Wednesday, April 09, 2008

MMP and Cabinet collective responsibility

Over on Kiwiblog, DPF channels National's authoritarian, born-to-rule roots and demands that Winston Peters be sacked for disagreeing with the government's FTA with China. I'd politely suggest he reads the relevant parts of the Cabinet Manual. The realities of multiparty government under MMP have forced changes to the convention of Cabinet collective responsibility, and it can no longer be used to effectively silence critics by appointing them to Cabinet, outvoting them, then threatening to sack them if they disagree (neither can it be used to bully the votes of smaller parties by the same process, as National did to NZ First in their ill-fated coalition in the 90's). Instead, Ministers in coalition governments are now free to "agree to disagree":

Coalition governments may decide to establish "agree to disagree" processes, which may allow Ministers to maintain, in public, different party positions on particular issues or policies. Once the final outcome of any "agree to disagree" issue or policy has been determined (either at the Cabinet level or through some other agreed process), Ministers must implement the resulting decision or legislation, regardless of their position throughout the decision making process.
So, provided Winston implements Cabinet's decisions, he can say what he likes. This almost certainly rules out publicly criticising the FTA when acting as Foreign Minister overseas, as he has threatened to do, but he hasn't done that yet, and I don't really think its an issue. Over the past two years, Winston has demonstrated his ability to represent the government and say whatever MFAT puts into his mouth, and I don't really think this will change. But as for criticising the deal domestically, taking out ads against it, and voting against it, he's perfectly entitled to do so (the latter also because he's a Minister Outside Cabinet).

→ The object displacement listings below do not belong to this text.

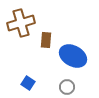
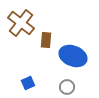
brown cross: rotated 36 degrees counterclockwise
blue ellipse: rotated 8 degrees counterclockwise
blue square: rotated 32 degrees clockwise
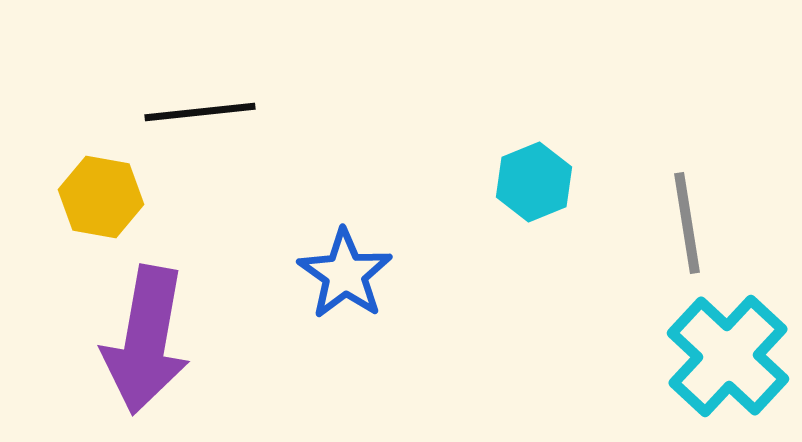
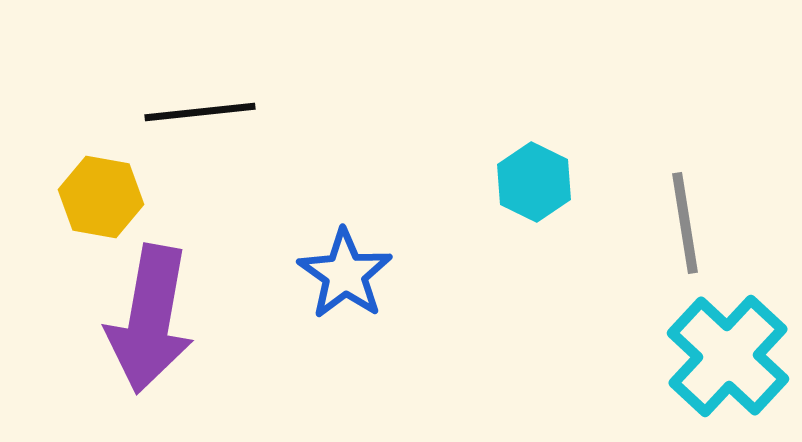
cyan hexagon: rotated 12 degrees counterclockwise
gray line: moved 2 px left
purple arrow: moved 4 px right, 21 px up
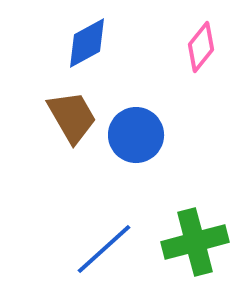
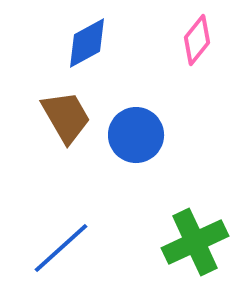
pink diamond: moved 4 px left, 7 px up
brown trapezoid: moved 6 px left
green cross: rotated 10 degrees counterclockwise
blue line: moved 43 px left, 1 px up
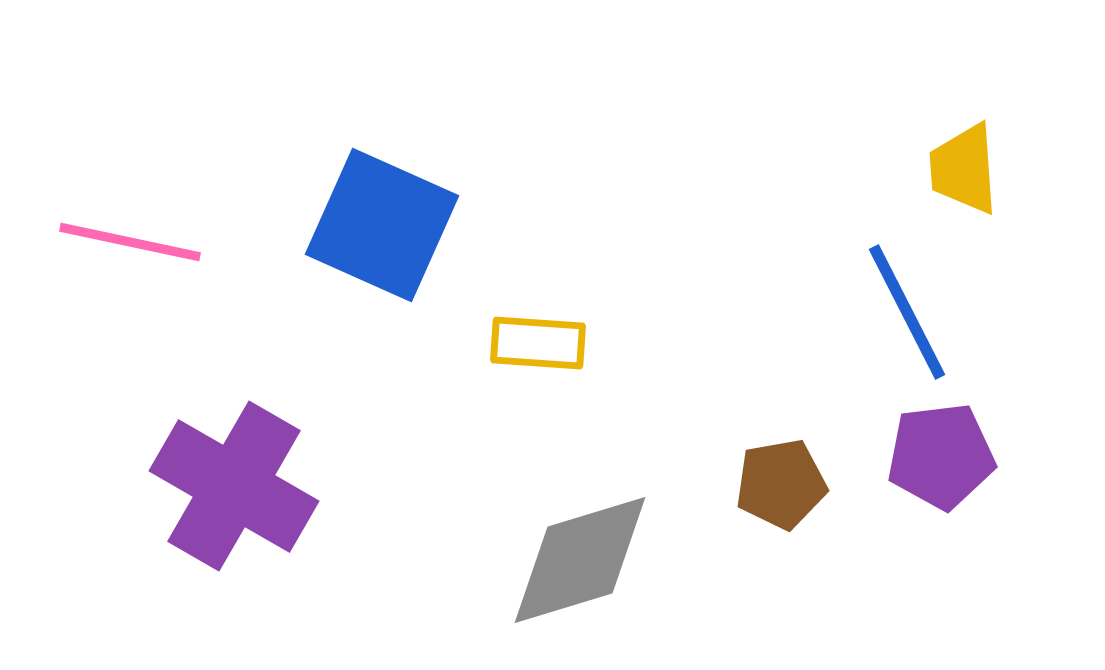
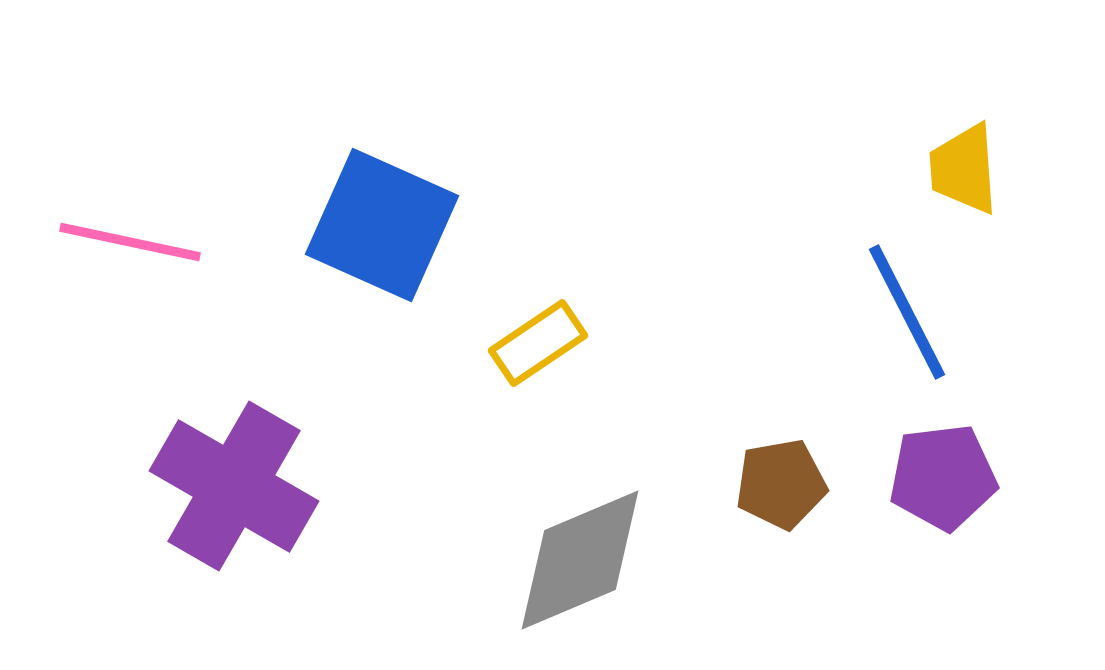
yellow rectangle: rotated 38 degrees counterclockwise
purple pentagon: moved 2 px right, 21 px down
gray diamond: rotated 6 degrees counterclockwise
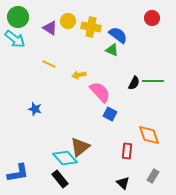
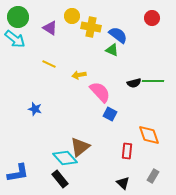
yellow circle: moved 4 px right, 5 px up
black semicircle: rotated 48 degrees clockwise
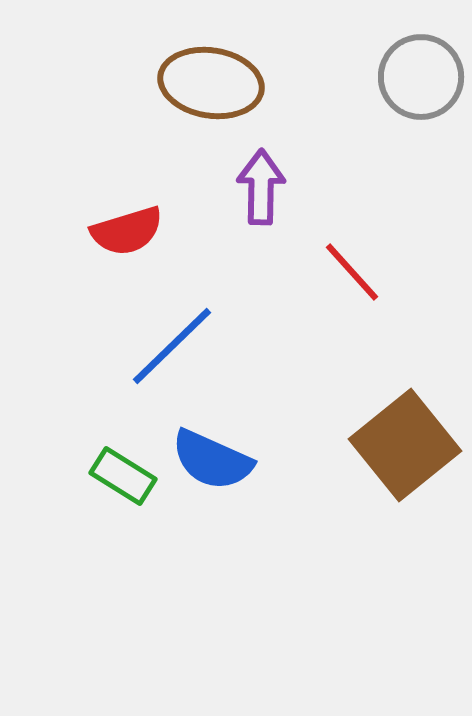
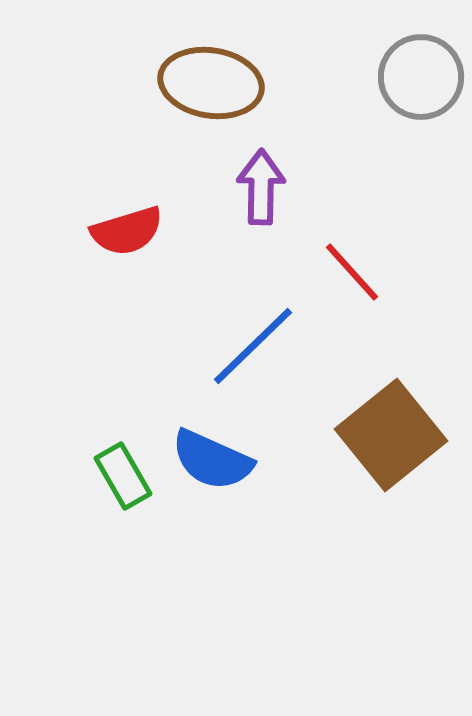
blue line: moved 81 px right
brown square: moved 14 px left, 10 px up
green rectangle: rotated 28 degrees clockwise
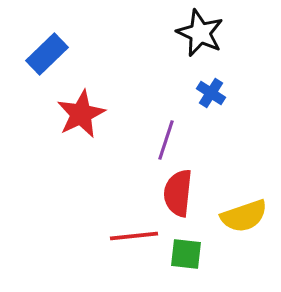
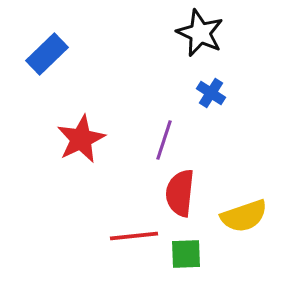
red star: moved 25 px down
purple line: moved 2 px left
red semicircle: moved 2 px right
green square: rotated 8 degrees counterclockwise
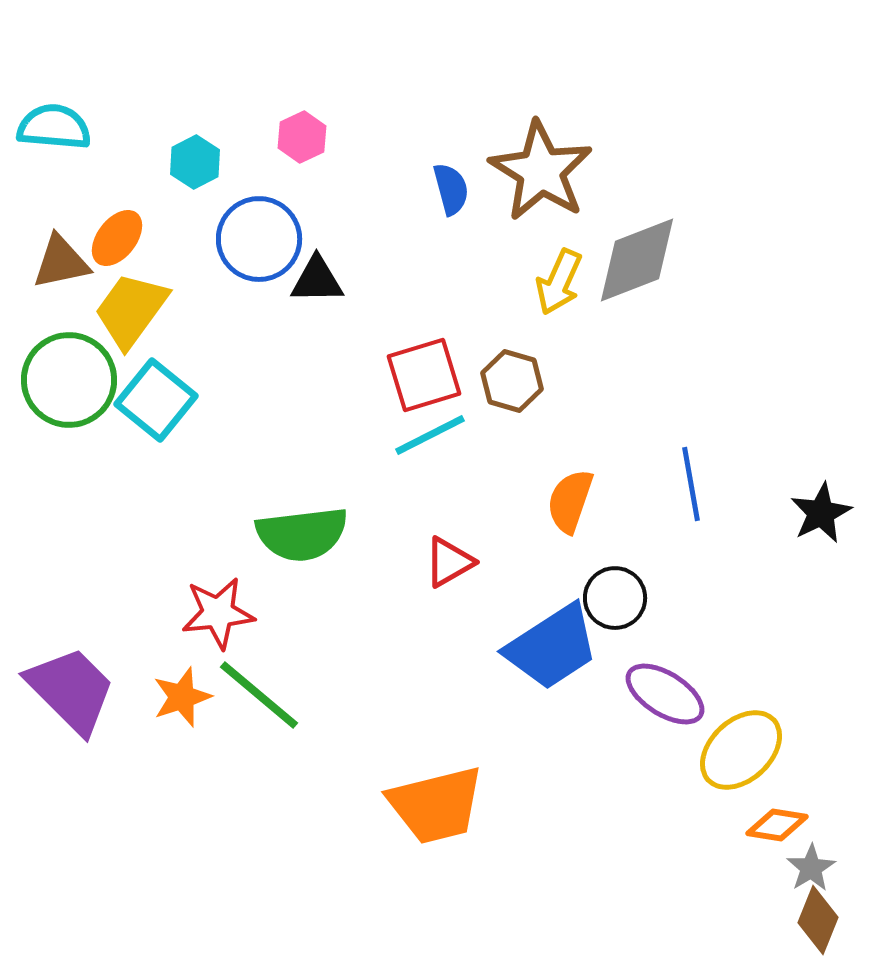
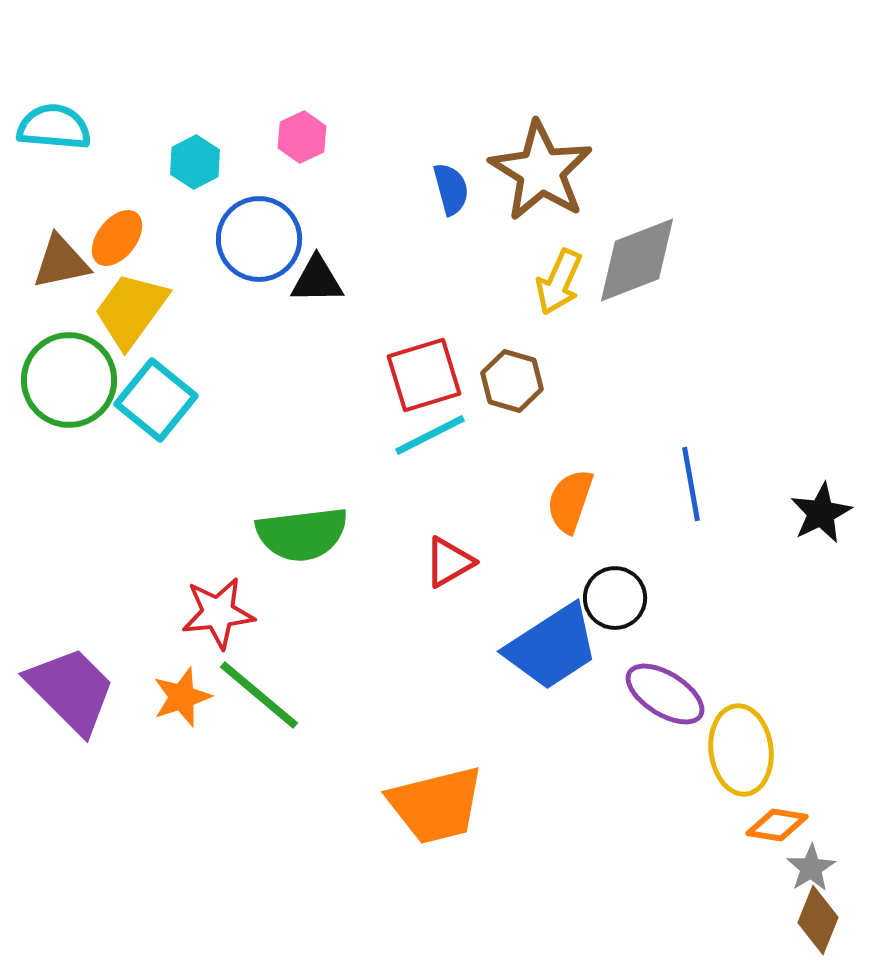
yellow ellipse: rotated 54 degrees counterclockwise
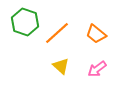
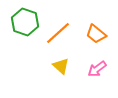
orange line: moved 1 px right
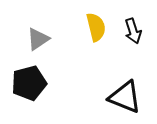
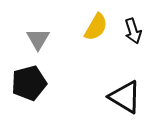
yellow semicircle: rotated 44 degrees clockwise
gray triangle: rotated 25 degrees counterclockwise
black triangle: rotated 9 degrees clockwise
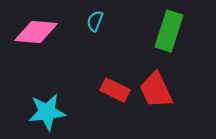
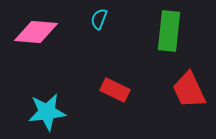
cyan semicircle: moved 4 px right, 2 px up
green rectangle: rotated 12 degrees counterclockwise
red trapezoid: moved 33 px right
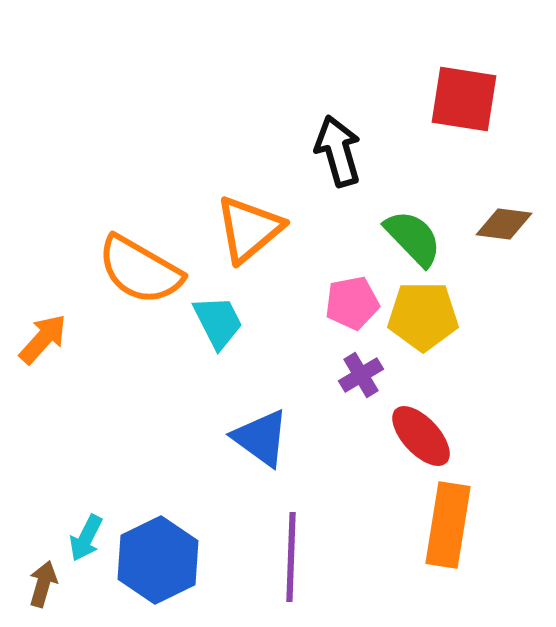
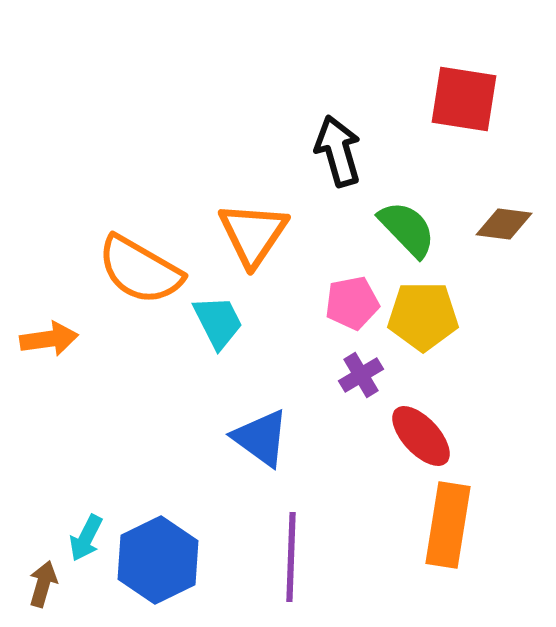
orange triangle: moved 4 px right, 5 px down; rotated 16 degrees counterclockwise
green semicircle: moved 6 px left, 9 px up
orange arrow: moved 6 px right; rotated 40 degrees clockwise
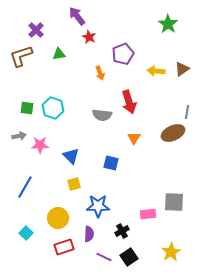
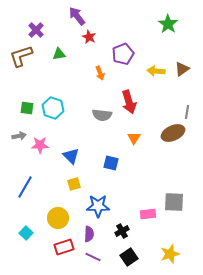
yellow star: moved 1 px left, 2 px down; rotated 12 degrees clockwise
purple line: moved 11 px left
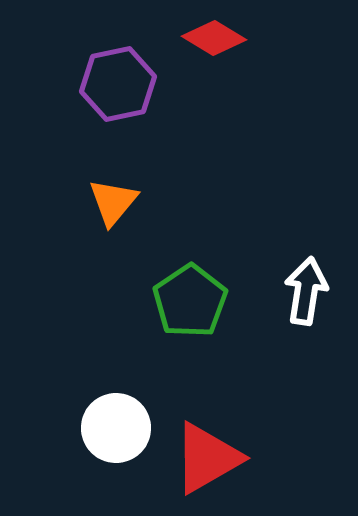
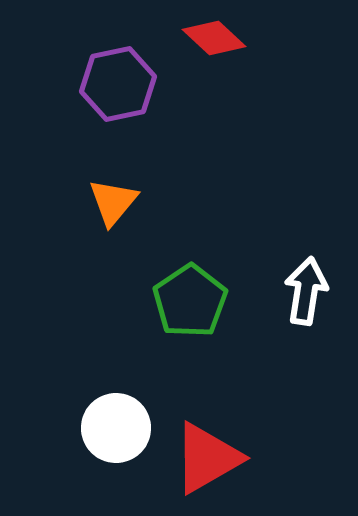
red diamond: rotated 12 degrees clockwise
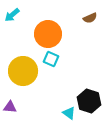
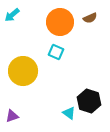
orange circle: moved 12 px right, 12 px up
cyan square: moved 5 px right, 7 px up
purple triangle: moved 2 px right, 9 px down; rotated 24 degrees counterclockwise
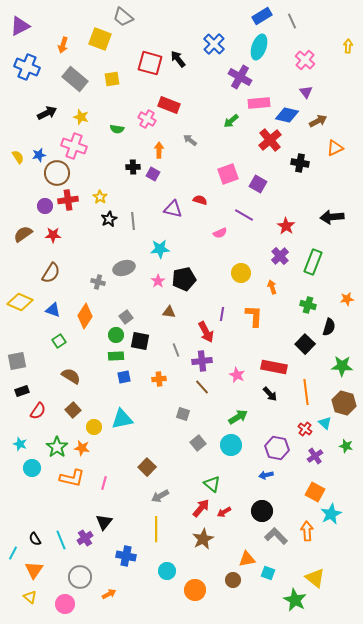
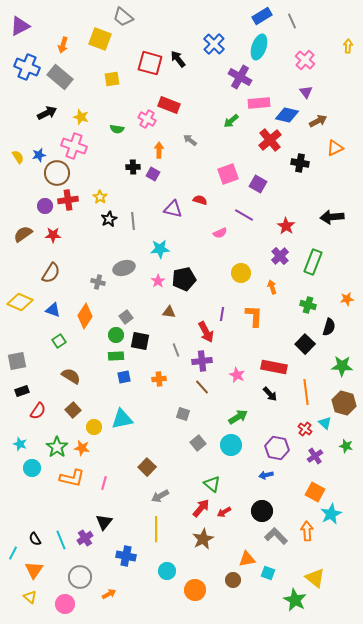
gray rectangle at (75, 79): moved 15 px left, 2 px up
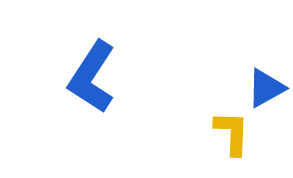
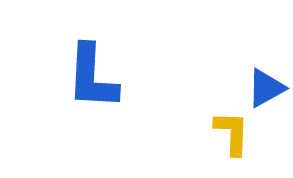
blue L-shape: rotated 30 degrees counterclockwise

National can rail against this all it likes, and it can threaten that if it becomes government, it will rewrite the Cabinet manual again to restore the principle of total subordination. But at the end of the day, it has to recognise the realities of MMP: the support of other parties is likely to be necessary in order to form a government, and multi-party government must allow parties to disagree and distinguish themselves. And if they refuse to recognise this, and cling to their belief that support must equal total surrender, then their chances of forming governments in future are very slim indeed.